Era mi quinta Pascua judía fuera de la comunidad jasídica. Pensé en la Hagadá, el texto que los jasidíes leían en voz alta por esas fechas, y recordé el fragmento que contenía instrucciones para enseñar la historia del Éxodo a cuatro hijos potencialmente distintos, descritos como el sensato, el sencillo, el ignorante y el malvado. Según recoge la tradición, el hijo malvado formula las preguntas a su padre usando el pronombre «vosotros», lo cual se interpreta como que él mismo se excluye de la pregunta y, por lo tanto, da por hecho que la respuesta no le atañe. Es su autoexclusión consciente lo que se equipara con la maldad, ya que rechaza un principio básico del judaísmo: la conformidad y la adhesión; es decir, que alcanzamos la redención a través de la unión duradera. La individualidad lleva consigo la amenaza de la ruptura, de la fragmentación. ¿Cuál es la única respuesta aceptable ante ese hijo malvado? La Hagadá dice que saltarle los dientes, de lo que se infiere que razonar con él es inútil, ya que la individualidad, una vez que arraiga, no puede extirparse, y la única forma de derrotarla es mediante la neutralización de sus medios de expresión. El padre debe decir que si el hijo malvado hubiera estado en Egipto, no habría sido redimido.

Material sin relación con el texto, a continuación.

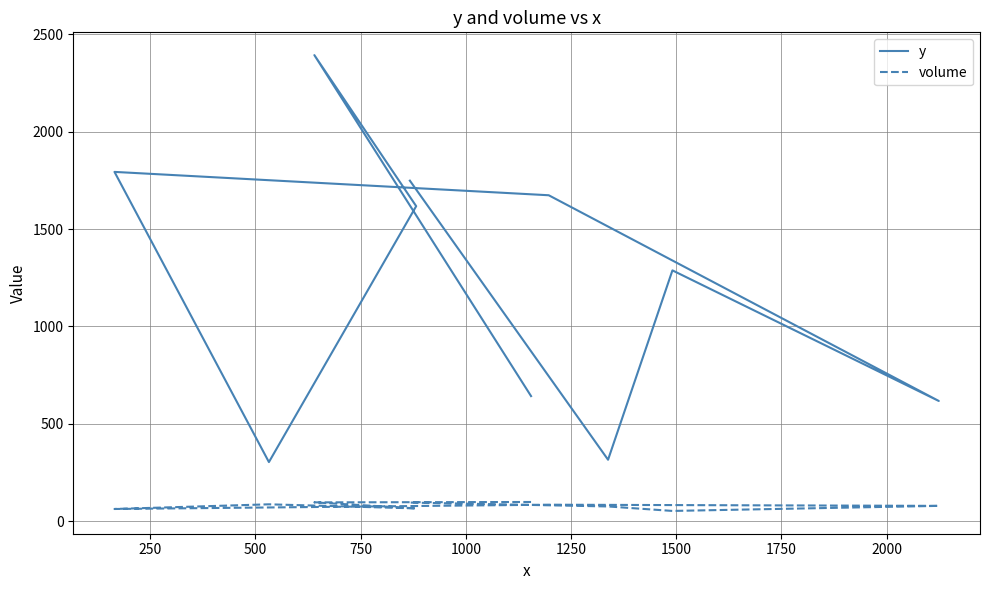

What are all the series names shown in the legend?

y, volume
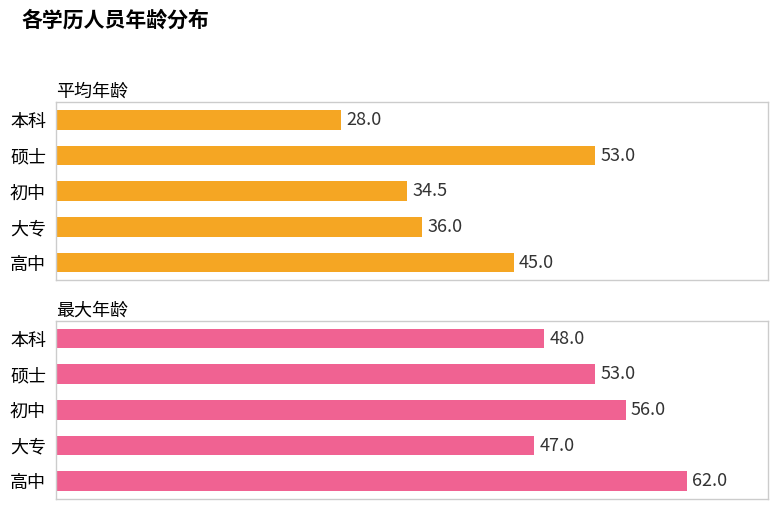

The value of 最大年龄 at 初中 is 56.0. True or false?

True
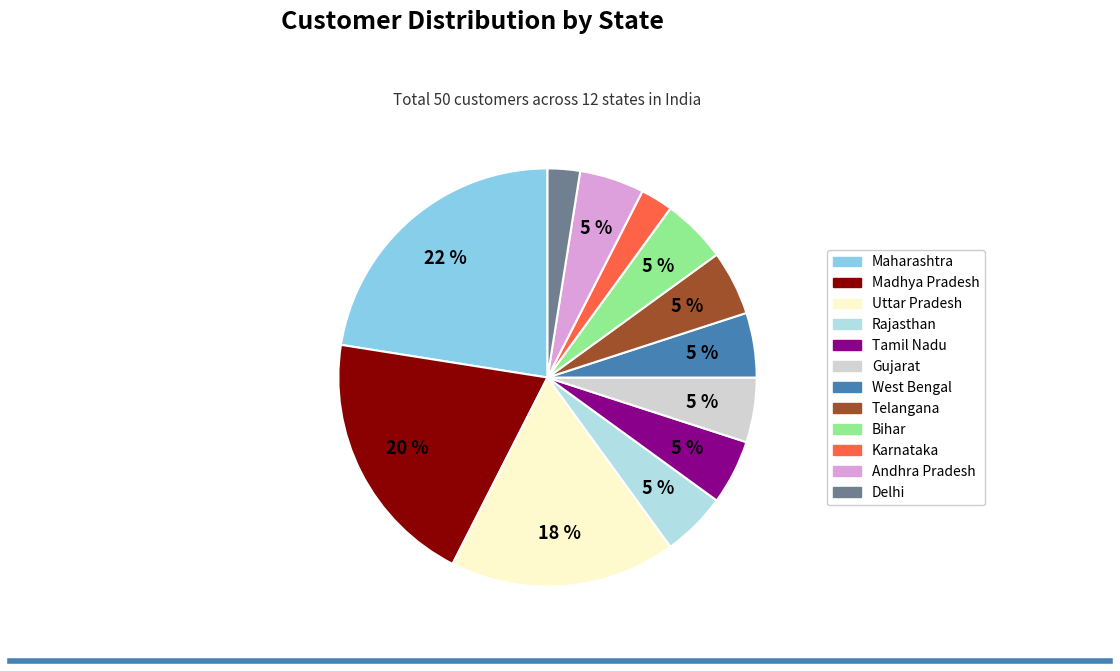

What is the largest slice in the pie chart?

Maharashtra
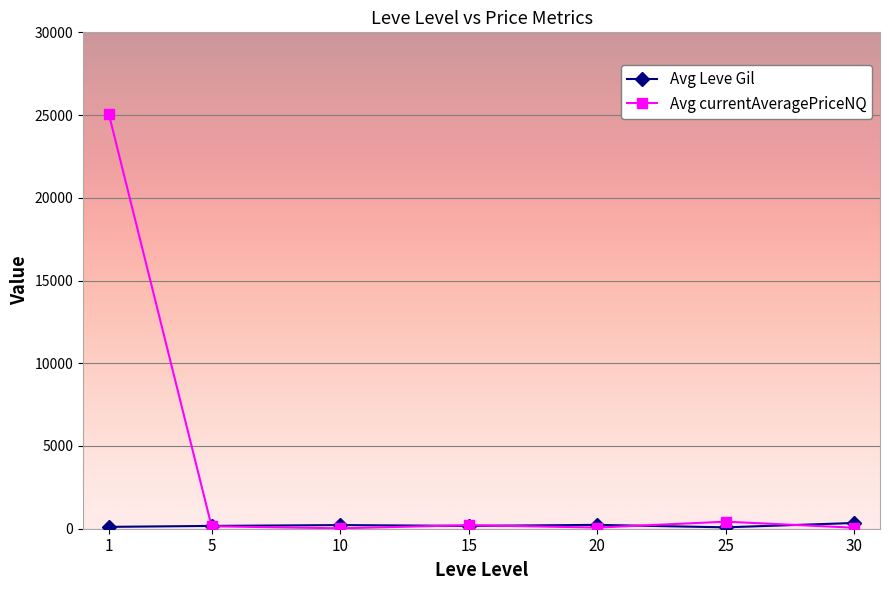

At how many categories does at least one series exceed 2816?

1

Al pasear la mirada por la mesa mientras los demás hablaban y reían como si no tuvieran ninguna preocupación, me di cuenta de que yo también era un hijo malvado, o mejor dicho una hija. (Curiosamente, la Hagadá no destina ni una sola línea a instruir a los padres sobre cómo responder a sus hijas).

Era la hija malvada por antonomasia porque había abandonado la comunidad jasídica y escrito unas memorias sobre cómo era la vida en ese mundo, una autoexclusión consciente dado que violaba la norma tácita que prohibía hablar en público del problema del fundamentalismo dentro de la comunidad judía. Me atacaron con la mayor virulencia posible por haberme atrevido a poner en entredicho las leyes de la pureza marital, que son el pilar fundamental de la opresión patriarcal que sufren las mujeres y que infesta la historia judía. Luego, tratando de reconstruir mi vida desde cero al margen del mundo jasídico, me había embarcado en un viaje en pos de una concepción del judaísmo que considerara real, sincera y compasiva. Sin embargo, lo que buscaba no se adscribía con facilidad a ninguna idea aceptable o ampliamente consensuada, de manera que mis críticos podían afirmar que mi judaísmo no era real. La posibilidad de que pueda existir un judaísmo auténtico fuera de su estrecho espectro es un anatema para ellos, como lo fue para las autoridades que expulsaron a Spinoza de su seno muchos siglos antes. Y, sin embargo, si algo soy es judía; un judío proscrito sigue siendo un judío, aislado en su propio mundo, alguien a quien solo se le tiene en cuenta para rechazarlo. La doble exclusión los marca de por vida, como una cicatriz.

Pero la verdad a la que entonces debía enfrentarme si pretendía liberarme no solo de las ataduras tangibles, sino de los grilletes que a menudo nos colocamos nosotros mismos y que proceden de nuestra educación, era que huía del judaísmo. Me molestaba tener una identidad de grupo y que la política que la acompañaba se me impusiera como una herencia onerosa; estaba librando una batalla imposible por abandonar las filas en las que había nacido y abrazar la singularidad y el absolutismo simultáneos de no ser más que humana.

La antigua esperanza que aún albergaba era la posibilidad de vivir, al menos, entre personas que aceptaran eso como algo natural y decisivo en lugar de imponer un hérem moderno, una censura que implica la expulsión de la comunidad. ¿Me encontraría alguna vez entre mis verdaderos iguales, en un mundo cuyo lenguaje emocional entendiera, un lugar donde no me viera obligada a ceder a la presión para adaptarme a modas y dictados? ¿Existía ese mundo siquiera? Sentía que estaba ahí afuera, pero sabía que debía explorar su cartografía porque, aunque tuviera que esperar a que mi hijo fuera adulto, era innegable que un día reclamaría mi lugar en ese mundo.